I just build myself a new computer, the specs are *** follows:

4GB DDR2 RAM
2 GeForce 8800GTS 640mb Video Cards
2.6GHz Dual Core AMD FX2 5200+ CPU
350GB SATA HD
DVD/RW
Zalman Heatsink
600W Extreme Power Duo PSU

When the computer starts up it emits a loud keening, very similar to a fire alarm. I've tired to pinpoint it, but it's so high a pitch extrememly hard to.

My only real guess is the PSU, though i've tried it with only 1 vid card and half the RAM, same problem it just shut off after a second or two instead.

If anyone has any idea what's going on, please let me know.
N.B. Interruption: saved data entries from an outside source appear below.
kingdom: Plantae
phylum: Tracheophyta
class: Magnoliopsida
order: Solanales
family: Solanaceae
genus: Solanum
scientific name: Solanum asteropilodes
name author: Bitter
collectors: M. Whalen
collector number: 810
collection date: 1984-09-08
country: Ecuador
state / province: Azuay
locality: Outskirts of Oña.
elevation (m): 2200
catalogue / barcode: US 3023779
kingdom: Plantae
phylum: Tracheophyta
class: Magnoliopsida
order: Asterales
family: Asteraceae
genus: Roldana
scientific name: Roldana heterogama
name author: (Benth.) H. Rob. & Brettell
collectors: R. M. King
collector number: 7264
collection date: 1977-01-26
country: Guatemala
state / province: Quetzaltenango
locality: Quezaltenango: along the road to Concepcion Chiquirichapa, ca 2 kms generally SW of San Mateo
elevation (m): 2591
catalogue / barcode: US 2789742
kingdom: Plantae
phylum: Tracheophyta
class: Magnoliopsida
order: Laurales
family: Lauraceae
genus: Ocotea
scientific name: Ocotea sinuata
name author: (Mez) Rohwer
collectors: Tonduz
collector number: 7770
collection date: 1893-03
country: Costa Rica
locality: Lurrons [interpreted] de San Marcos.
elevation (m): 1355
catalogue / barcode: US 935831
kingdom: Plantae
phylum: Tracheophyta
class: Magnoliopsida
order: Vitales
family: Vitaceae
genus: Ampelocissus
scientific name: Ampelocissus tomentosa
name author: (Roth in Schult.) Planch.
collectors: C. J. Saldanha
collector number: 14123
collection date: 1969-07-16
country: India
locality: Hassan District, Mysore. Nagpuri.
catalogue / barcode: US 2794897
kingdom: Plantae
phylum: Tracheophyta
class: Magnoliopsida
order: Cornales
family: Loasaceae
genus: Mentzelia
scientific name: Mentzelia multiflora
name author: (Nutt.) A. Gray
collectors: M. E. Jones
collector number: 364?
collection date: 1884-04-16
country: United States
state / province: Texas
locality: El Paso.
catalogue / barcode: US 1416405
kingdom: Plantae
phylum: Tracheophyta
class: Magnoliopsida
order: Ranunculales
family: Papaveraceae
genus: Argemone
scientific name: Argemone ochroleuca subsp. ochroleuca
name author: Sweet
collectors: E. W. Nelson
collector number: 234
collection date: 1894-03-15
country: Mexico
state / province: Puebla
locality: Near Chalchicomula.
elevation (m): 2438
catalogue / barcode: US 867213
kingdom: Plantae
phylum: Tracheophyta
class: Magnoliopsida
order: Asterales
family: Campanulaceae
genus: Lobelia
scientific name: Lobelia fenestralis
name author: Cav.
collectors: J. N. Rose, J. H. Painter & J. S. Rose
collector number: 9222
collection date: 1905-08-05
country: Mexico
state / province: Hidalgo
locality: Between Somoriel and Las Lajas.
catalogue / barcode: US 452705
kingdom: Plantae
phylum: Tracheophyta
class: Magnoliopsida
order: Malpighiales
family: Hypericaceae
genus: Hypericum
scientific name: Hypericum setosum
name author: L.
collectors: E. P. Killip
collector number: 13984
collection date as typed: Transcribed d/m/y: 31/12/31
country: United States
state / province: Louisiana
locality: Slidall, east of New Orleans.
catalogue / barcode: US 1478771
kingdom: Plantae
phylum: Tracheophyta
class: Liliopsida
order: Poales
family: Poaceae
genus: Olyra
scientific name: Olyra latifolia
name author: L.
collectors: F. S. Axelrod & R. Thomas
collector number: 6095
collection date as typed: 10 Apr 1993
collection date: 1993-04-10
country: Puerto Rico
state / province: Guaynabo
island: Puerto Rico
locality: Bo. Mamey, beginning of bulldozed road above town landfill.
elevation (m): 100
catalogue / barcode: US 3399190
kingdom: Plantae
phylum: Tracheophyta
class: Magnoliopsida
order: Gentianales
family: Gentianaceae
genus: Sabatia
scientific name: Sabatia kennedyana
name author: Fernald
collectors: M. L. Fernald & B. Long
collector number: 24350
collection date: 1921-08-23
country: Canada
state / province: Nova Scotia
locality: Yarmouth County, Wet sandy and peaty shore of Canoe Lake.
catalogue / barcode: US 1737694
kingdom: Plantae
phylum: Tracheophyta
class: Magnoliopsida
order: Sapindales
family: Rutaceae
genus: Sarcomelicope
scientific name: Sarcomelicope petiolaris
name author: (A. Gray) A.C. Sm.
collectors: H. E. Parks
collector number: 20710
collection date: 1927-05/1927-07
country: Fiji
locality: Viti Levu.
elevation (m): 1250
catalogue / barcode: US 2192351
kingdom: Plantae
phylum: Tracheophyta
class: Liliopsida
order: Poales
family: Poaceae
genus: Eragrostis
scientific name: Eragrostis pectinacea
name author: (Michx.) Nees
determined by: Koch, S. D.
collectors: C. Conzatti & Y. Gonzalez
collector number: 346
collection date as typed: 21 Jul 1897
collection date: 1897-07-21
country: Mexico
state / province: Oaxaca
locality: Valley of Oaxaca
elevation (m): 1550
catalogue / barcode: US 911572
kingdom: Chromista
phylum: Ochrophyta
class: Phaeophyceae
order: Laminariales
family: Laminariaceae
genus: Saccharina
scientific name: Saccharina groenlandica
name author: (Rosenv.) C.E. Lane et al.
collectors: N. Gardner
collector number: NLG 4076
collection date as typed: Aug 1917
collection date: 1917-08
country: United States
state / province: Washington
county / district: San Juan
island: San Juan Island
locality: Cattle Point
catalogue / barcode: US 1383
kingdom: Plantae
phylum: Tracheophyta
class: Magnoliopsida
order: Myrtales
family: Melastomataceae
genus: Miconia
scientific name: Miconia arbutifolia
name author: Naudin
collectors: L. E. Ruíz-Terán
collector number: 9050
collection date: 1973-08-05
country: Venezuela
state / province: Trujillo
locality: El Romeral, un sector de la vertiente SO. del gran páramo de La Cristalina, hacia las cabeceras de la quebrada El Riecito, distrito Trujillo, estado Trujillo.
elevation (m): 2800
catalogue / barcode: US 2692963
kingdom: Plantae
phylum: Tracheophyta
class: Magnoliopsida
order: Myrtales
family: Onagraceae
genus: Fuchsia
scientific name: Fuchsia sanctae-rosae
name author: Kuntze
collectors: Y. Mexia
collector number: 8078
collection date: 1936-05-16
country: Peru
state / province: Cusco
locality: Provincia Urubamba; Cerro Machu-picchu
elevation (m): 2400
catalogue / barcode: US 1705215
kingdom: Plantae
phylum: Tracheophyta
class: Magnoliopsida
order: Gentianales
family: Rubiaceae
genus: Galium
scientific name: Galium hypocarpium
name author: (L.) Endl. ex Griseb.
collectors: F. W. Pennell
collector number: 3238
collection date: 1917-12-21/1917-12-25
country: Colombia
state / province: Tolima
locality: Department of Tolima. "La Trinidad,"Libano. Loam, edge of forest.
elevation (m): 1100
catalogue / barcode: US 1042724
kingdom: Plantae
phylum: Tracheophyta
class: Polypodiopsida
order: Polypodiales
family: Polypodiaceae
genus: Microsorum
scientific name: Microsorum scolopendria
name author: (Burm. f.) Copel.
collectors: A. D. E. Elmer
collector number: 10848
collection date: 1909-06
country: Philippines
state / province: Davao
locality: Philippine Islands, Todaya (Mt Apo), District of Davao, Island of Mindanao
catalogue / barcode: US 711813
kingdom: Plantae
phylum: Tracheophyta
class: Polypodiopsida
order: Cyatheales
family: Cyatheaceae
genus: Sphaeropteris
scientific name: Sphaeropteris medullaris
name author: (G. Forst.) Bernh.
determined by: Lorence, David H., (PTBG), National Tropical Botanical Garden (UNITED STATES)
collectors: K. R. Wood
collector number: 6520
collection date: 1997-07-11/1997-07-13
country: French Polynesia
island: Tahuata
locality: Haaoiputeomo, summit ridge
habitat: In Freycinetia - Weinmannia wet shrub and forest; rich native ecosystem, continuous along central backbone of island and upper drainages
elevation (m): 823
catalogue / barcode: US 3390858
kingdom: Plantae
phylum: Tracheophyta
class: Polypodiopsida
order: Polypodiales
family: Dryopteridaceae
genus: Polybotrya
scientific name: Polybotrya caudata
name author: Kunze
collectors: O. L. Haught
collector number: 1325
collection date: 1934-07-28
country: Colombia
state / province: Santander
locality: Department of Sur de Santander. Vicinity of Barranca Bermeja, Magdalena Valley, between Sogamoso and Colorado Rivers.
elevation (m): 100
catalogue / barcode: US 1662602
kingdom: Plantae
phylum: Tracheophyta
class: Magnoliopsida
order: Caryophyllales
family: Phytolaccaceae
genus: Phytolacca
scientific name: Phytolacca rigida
Don't wana spend more money untill I have an idea what's wrong.


----------



## HawMan (May 12, 2006)

Im going to say its the PSU. You need a Quality 700W+ PSU for 1 8800GTS/GTX. You'll be looking for something around the 1000W area, Although im not sure of What good 1000w PSUs are out there so ill leave it for someone else to answer with some suggestions :grin:


----------



## 1 g0t 0wn3d (Jan 31, 2007)

well hawman anyonbe that makes a 1000watt most are good look at the antec quad 850 i heard that can powert 2 8800


----------



## HawMan (May 12, 2006)

http://www.newegg.com/Product/ProductList.aspx?Submit=ENE&DEPA=0&Description=1000W+&x=0&y=0


Theres a list of all the 1000w psu's on newegg. 



I would grab this one though:

http://www.newegg.com/Product/Product.aspx?Item=N82E16817153056


----------



## 1 g0t 0wn3d (Jan 31, 2007)

now i heard really goood things about this http://www.newegg.com/Product/Product.aspx?Item=N82E16817194019


----------



## HawMan (May 12, 2006)

The Enermax has 96A on the 12v Rail


the Thermaltake TP has 112A

Thats if ive done my Calculations right lol


----------



## 1 g0t 0wn3d (Jan 31, 2007)

but the enermaxs only jutter was at 100% load during a brownout (low input)


----------



## Nedar (Aug 18, 2007)

Figured as much, guess i'll box this one up and get the 1k...thanks guys.


----------



## HawMan (May 12, 2006)

No Problem, Let us know how it goes.

:wave:


----------